To confirm my component selections, I ran LtSpice simulations to gauge the power dissipated by the flyback diodes if a single lo-side or hi-side MOSFET abruptly turned off (the worst case scenario in the context of kickback voltage transients). LtSpice simulation indicates that individual flyback diodes will dissipate a worst-case value of 754 uJ over 3.2 ms if a low side MOSFET suddenly fails open while passing current from the stepper motor coil. This corresponds to a power level of 0.24 W, which is about a third of the flyback diode’s maximum power dissipation. Therefore, the diodes that were selected will likely survive normal operation.

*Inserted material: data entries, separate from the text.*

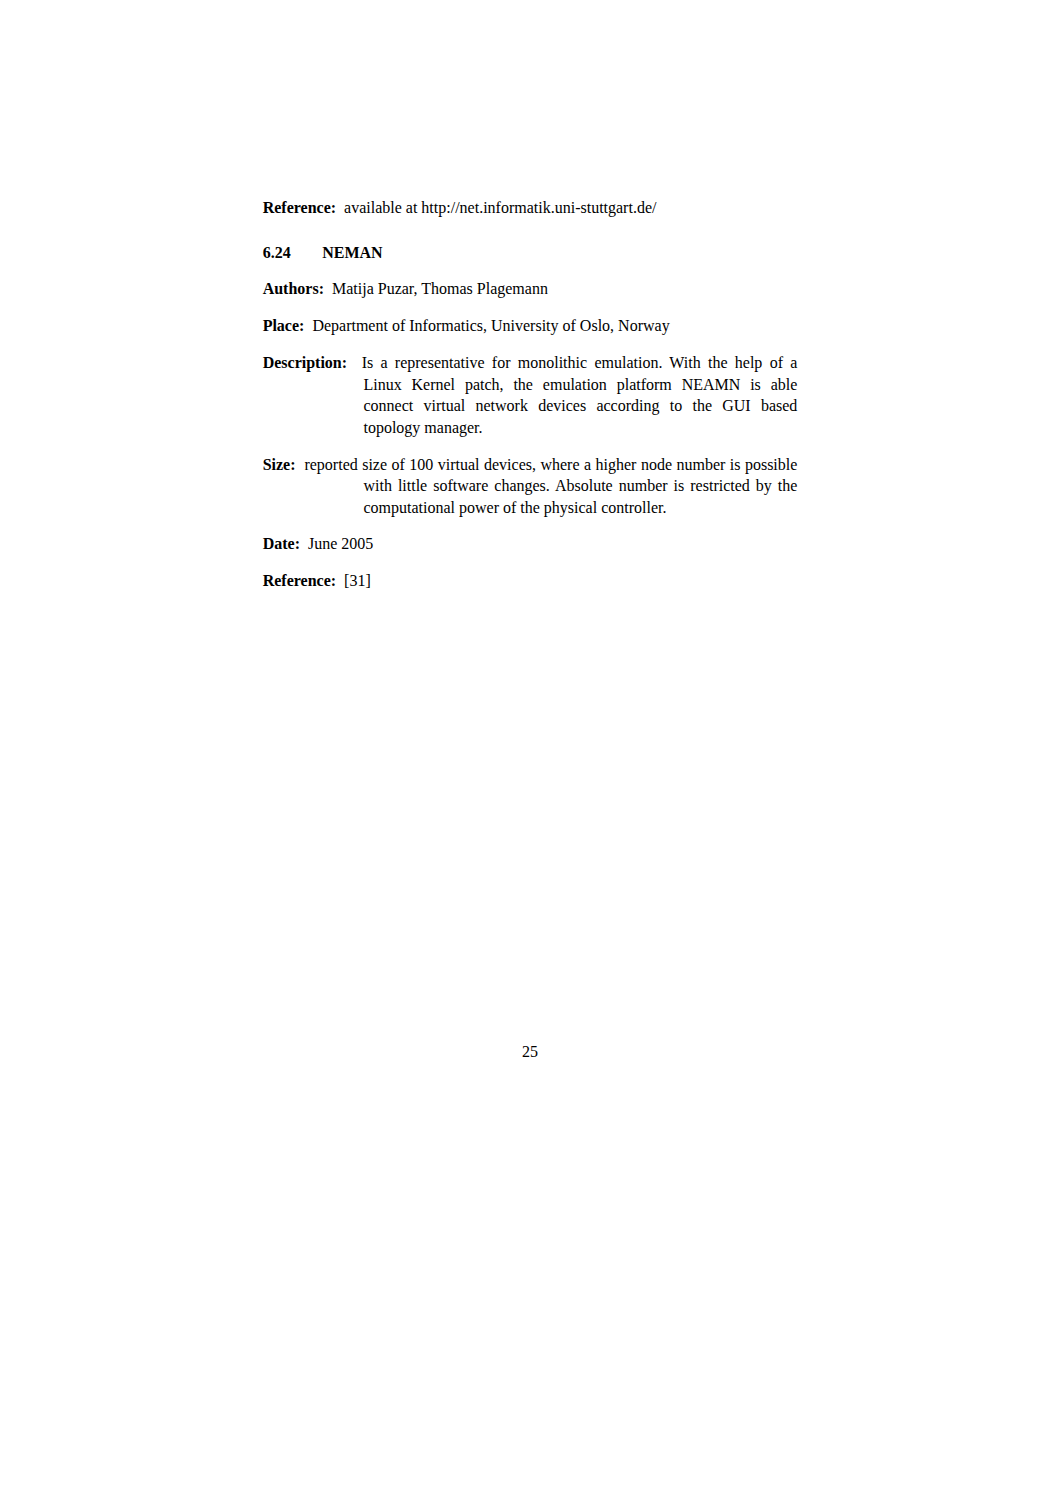Reference: available at http://net.informatik.uni-stuttgart.de/
6.24 NEMAN
Authors: Matija Puzar, Thomas Plagemann
Place: Department of Informatics, University of Oslo, Norway
Description: Is a representative for monolithic emulation. With the help of a Linux Kernel patch, the emulation platform NEAMN is able connect virtual network devices according to the GUI based topology manager.
Size: reported size of 100 virtual devices, where a higher node number is possible with little software changes. Absolute number is restricted by the computational power of the physical controller.
Date: June 2005
Reference: [31]
25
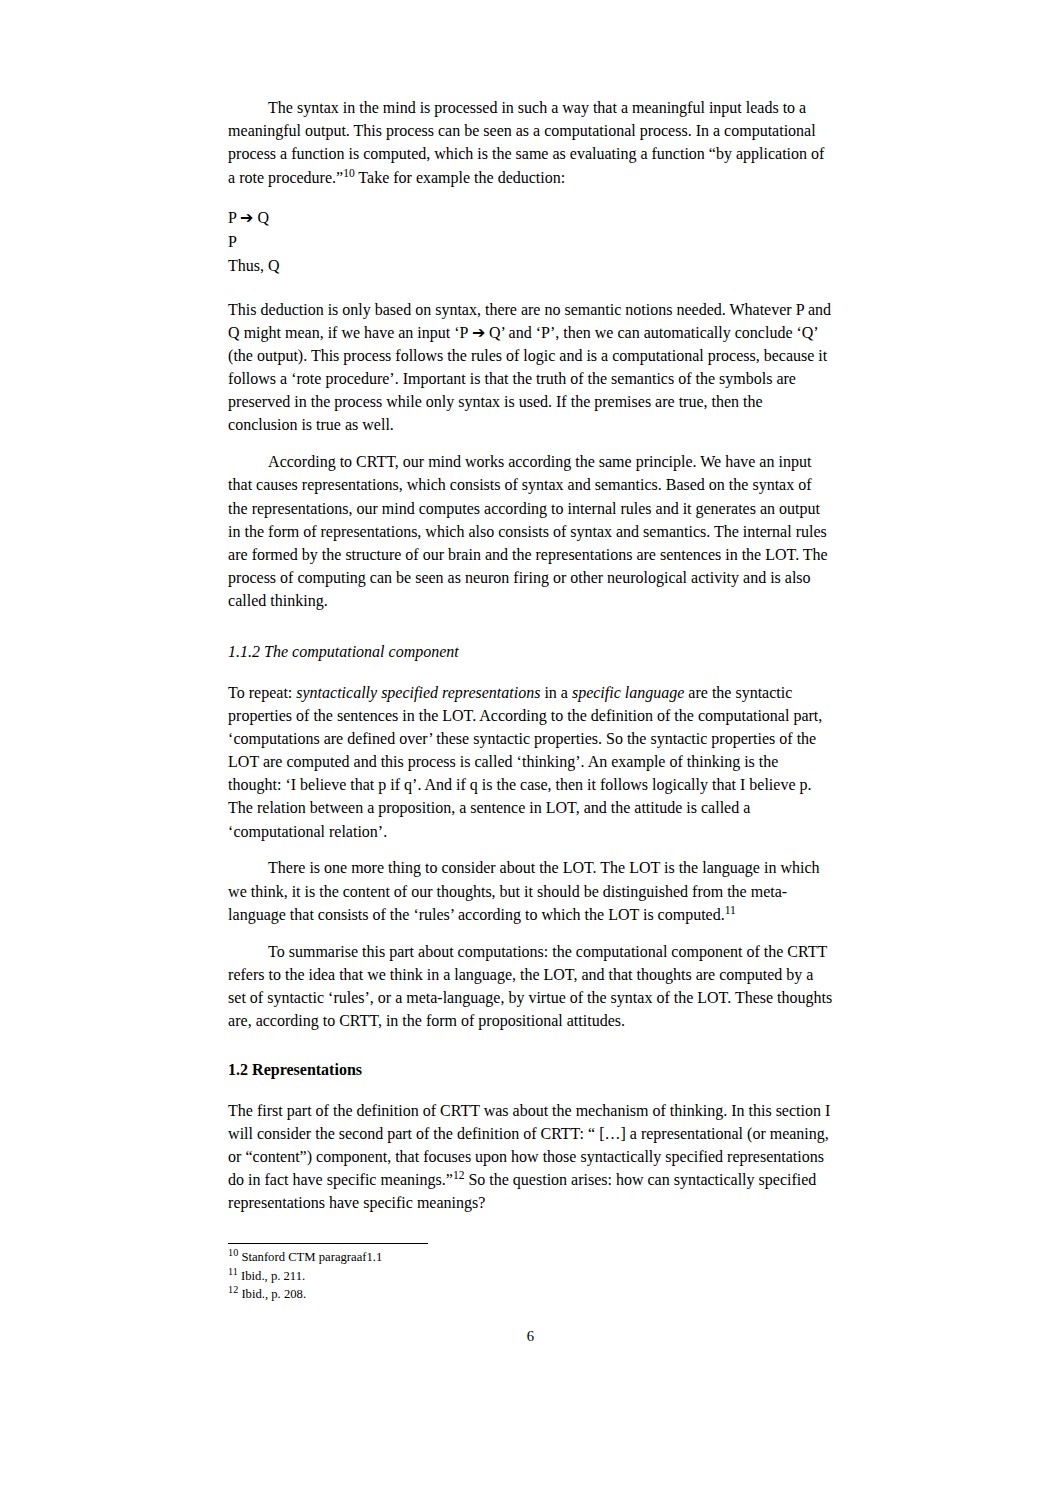The syntax in the mind is processed in such a way that a meaningful input leads to a meaningful output. This process can be seen as a computational process. In a computational process a function is computed, which is the same as evaluating a function “by application of a rote procedure.”10 Take for example the deduction:
P ➔ Q
P
Thus, Q
This deduction is only based on syntax, there are no semantic notions needed. Whatever P and Q might mean, if we have an input ‘P ➔ Q’ and ‘P’, then we can automatically conclude ‘Q’ (the output). This process follows the rules of logic and is a computational process, because it follows a ‘rote procedure’. Important is that the truth of the semantics of the symbols are preserved in the process while only syntax is used. If the premises are true, then the conclusion is true as well.
According to CRTT, our mind works according the same principle. We have an input that causes representations, which consists of syntax and semantics. Based on the syntax of the representations, our mind computes according to internal rules and it generates an output in the form of representations, which also consists of syntax and semantics. The internal rules are formed by the structure of our brain and the representations are sentences in the LOT. The process of computing can be seen as neuron firing or other neurological activity and is also called thinking.
1.1.2 The computational component
To repeat: syntactically specified representations in a specific language are the syntactic properties of the sentences in the LOT. According to the definition of the computational part, ‘computations are defined over’ these syntactic properties. So the syntactic properties of the LOT are computed and this process is called ‘thinking’. An example of thinking is the thought: ‘I believe that p if q’. And if q is the case, then it follows logically that I believe p. The relation between a proposition, a sentence in LOT, and the attitude is called a ‘computational relation’.
There is one more thing to consider about the LOT. The LOT is the language in which we think, it is the content of our thoughts, but it should be distinguished from the meta-language that consists of the ‘rules’ according to which the LOT is computed.11
To summarise this part about computations: the computational component of the CRTT refers to the idea that we think in a language, the LOT, and that thoughts are computed by a set of syntactic ‘rules’, or a meta-language, by virtue of the syntax of the LOT. These thoughts are, according to CRTT, in the form of propositional attitudes.
1.2 Representations
The first part of the definition of CRTT was about the mechanism of thinking. In this section I will consider the second part of the definition of CRTT: “ […] a representational (or meaning, or “content”) component, that focuses upon how those syntactically specified representations do in fact have specific meanings.”12 So the question arises: how can syntactically specified representations have specific meanings?
10 Stanford CTM paragraaf1.1
11 Ibid., p. 211.
12 Ibid., p. 208.
6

To facilitate my teammates’ work with the Raspberry Pi, I used LtSpice to characterize the propagation delay from the voltage at the hi-side input of one of the H-bridge’s gate driver ICs to the current passing through the stepper motor (modeled here as a series RL circuit). I found that the propagation delay for a falling edge at the hi-side input of a gate driver was roughly 1.08 ms, while the propagation delay for a rising edge at the hi-side gate driver input was 1.09 ms. This is very close to the theoretical propagation delay that can be calculated from the L/R ratio of the stepper motor coil (ln(2)*time constant), 1.2 ms. This means that the MOSFETs that I selected for the H-bridge will likely be effective at driving the equatorial mount’s stepper motors.

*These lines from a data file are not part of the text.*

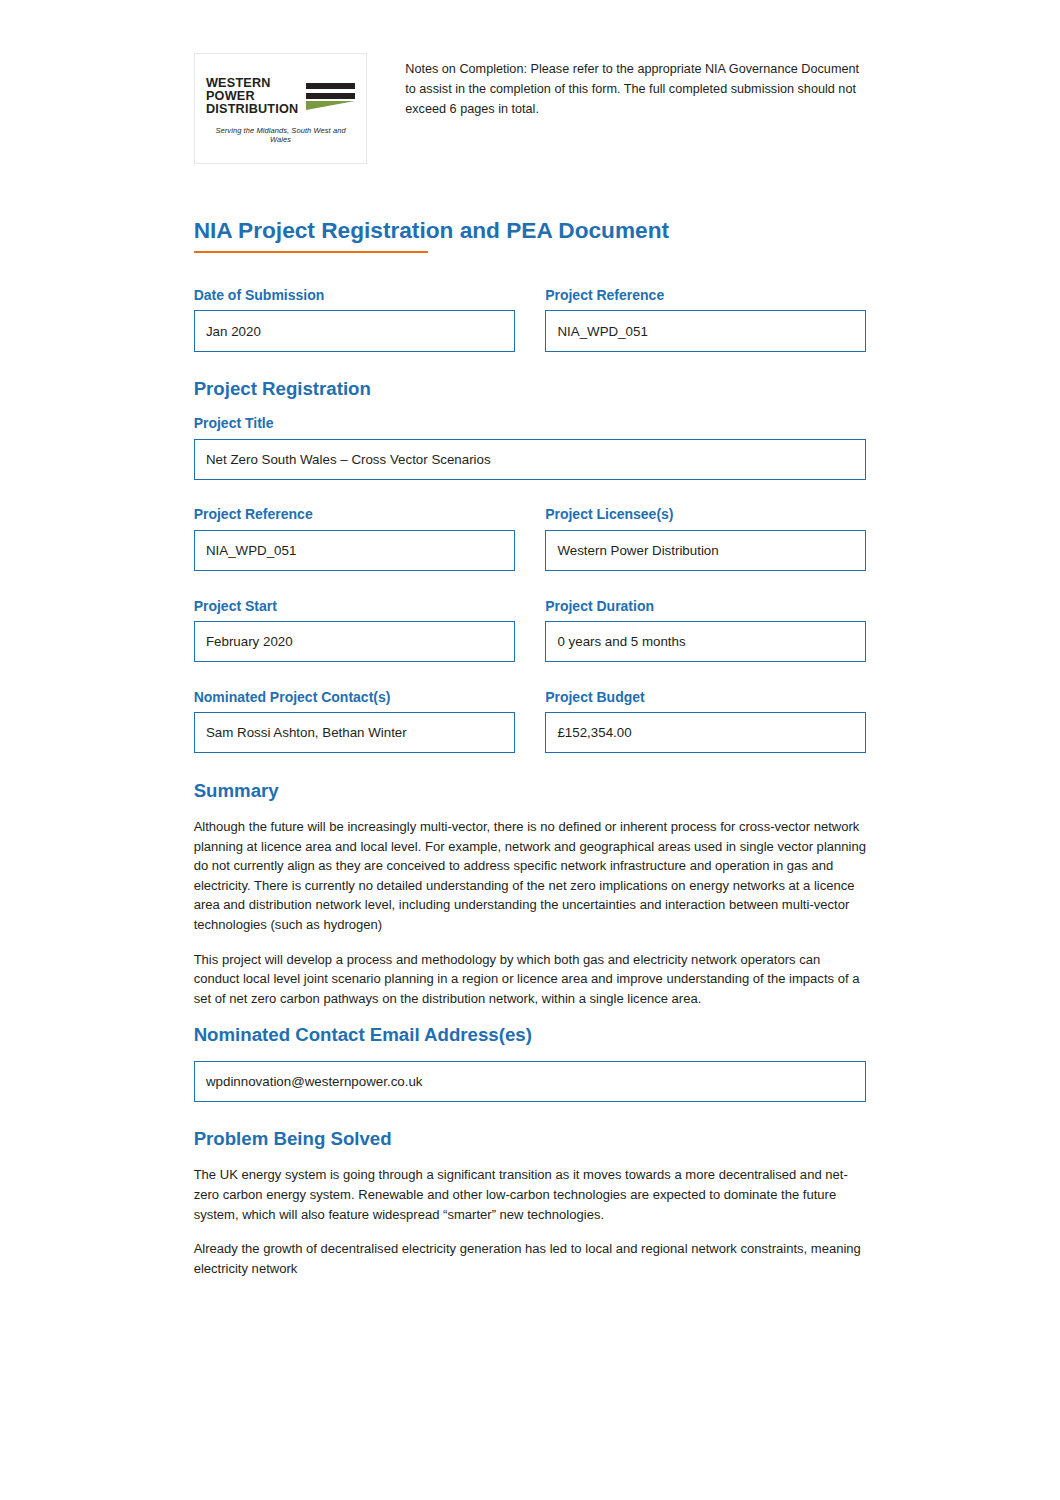WESTERN POWER
DISTRIBUTION
Serving the Midlands, South West and Wales
Notes on Completion: Please refer to the appropriate NIA Governance Document to assist in the completion of this form. The full completed submission should not exceed 6 pages in total.
NIA Project Registration and PEA Document
Date of Submission
Jan 2020
Project Reference
NIA_WPD_051
Project Registration
Project Title
Net Zero South Wales – Cross Vector Scenarios
Project Reference
NIA_WPD_051
Project Licensee(s)
Western Power Distribution
Project Start
February 2020
Project Duration
0 years and 5 months
Nominated Project Contact(s)
Sam Rossi Ashton, Bethan Winter
Project Budget
£152,354.00
Summary
Although the future will be increasingly multi-vector, there is no defined or inherent process for cross-vector network planning at licence area and local level. For example, network and geographical areas used in single vector planning do not currently align as they are conceived to address specific network infrastructure and operation in gas and electricity. There is currently no detailed understanding of the net zero implications on energy networks at a licence area and distribution network level, including understanding the uncertainties and interaction between multi-vector technologies (such as hydrogen)
This project will develop a process and methodology by which both gas and electricity network operators can conduct local level joint scenario planning in a region or licence area and improve understanding of the impacts of a set of net zero carbon pathways on the distribution network, within a single licence area.
Nominated Contact Email Address(es)
wpdinnovation@westernpower.co.uk
Problem Being Solved
The UK energy system is going through a significant transition as it moves towards a more decentralised and net-zero carbon energy system. Renewable and other low-carbon technologies are expected to dominate the future system, which will also feature widespread “smarter” new technologies.
Already the growth of decentralised electricity generation has led to local and regional network constraints, meaning electricity network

Unfortunately, I am behind schedule. To get back on track, I’ll need to find an appropriate gyroscope for the equatorial mount and design an interface circuit, and put the finishing touches on the stepper motor driver circuit. The former should be a fairly trivial task (most sensor datasheets will have a recommended circuit for facilitating the sensor’s interface), but the latter will consist of two significant tasks: designing an 8 V switched mode power supply for the H-bridge’s gate driver ICs and developing a chain of fast logic gates to convert the 4 H-bridge inputs into a pair of inputs (one enable input and one control input).

Next week, I intend to finish the stepper motor driver circuit. Given the time it took for me to simulate the fundamental H-bridge setup in LtSpice, I estimate that this will take at least half the week. Furthermore, since I’m scheduled to begin laying out the PCBs next week, I’ll aim to finish the layout for the 3V power supply that I designed this week for the motors.

The primary risk to this objective is the development of a logic chain for transforming the H-bridge inputs into a single control input for use with the Raspberry Pi that we plan to use for controlling the equatorial mount. Propagation delays for each of the 4 H-bridge inputs will need to be matched, which is a relatively difficult task to achieve. My contingency plan is to simply omit the logic chain altogether. This approach will use up more GPIO pins on the Pi, but is more likely to function.